Our test MDM successfully resets the password. Then, the scrypt key derivation function (KDF) is used to generate the new key encryption key (KEK). William Enck and Adwait Nadkarni, CC BY-ND
The Justice Department has managed to unlock an iPhone 5c used by the gunman Syed Rizwan Farook, who with his wife killed 14 people in San Bernardino, California, last December. The high-profile case has pitted federal law enforcement agencies against Apple, which fought a legal order to work around its passcode security feature to give law enforcement access to the phone’s data. The FBI said it relied on a third party to crack the phone’s encrypted data, raising questions about iPhone security and whether federal agencies should disclose their method.

But what if the device had been running Android? Would the same technical and legal drama have played out?

We are Android users and researchers, and the first thing we did when the FBI-Apple dispute hit popular media was read Android’s Full Disk Encryption documentation.
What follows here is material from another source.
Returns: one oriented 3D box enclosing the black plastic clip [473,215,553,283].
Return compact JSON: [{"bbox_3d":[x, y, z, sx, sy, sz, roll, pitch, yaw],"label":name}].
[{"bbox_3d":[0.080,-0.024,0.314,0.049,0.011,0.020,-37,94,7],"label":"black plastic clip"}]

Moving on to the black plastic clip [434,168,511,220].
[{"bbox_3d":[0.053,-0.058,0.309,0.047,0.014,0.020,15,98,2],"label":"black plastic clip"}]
We attempted to replicate what the FBI had wanted to do on an Android phone and found some useful results. Beyond the fact the Android ecosystem involves more companies, we discovered some technical differences, including a way to remotely update and therefore unlock encryption keys, something the FBI was not able to do for the iPhone 5c on its own.

The easy ways in

Data encryption on smartphones involves a key that the phone creates by combining 1) a user’s unlock code, if any (often a four- to six-digit passcode), and 2) a long, complicated number specific to the individual device being used. Attackers can try to crack either the key directly – which is very hard – or combinations of the passcode and device-specific number, which is hidden and roughly equally difficult to guess.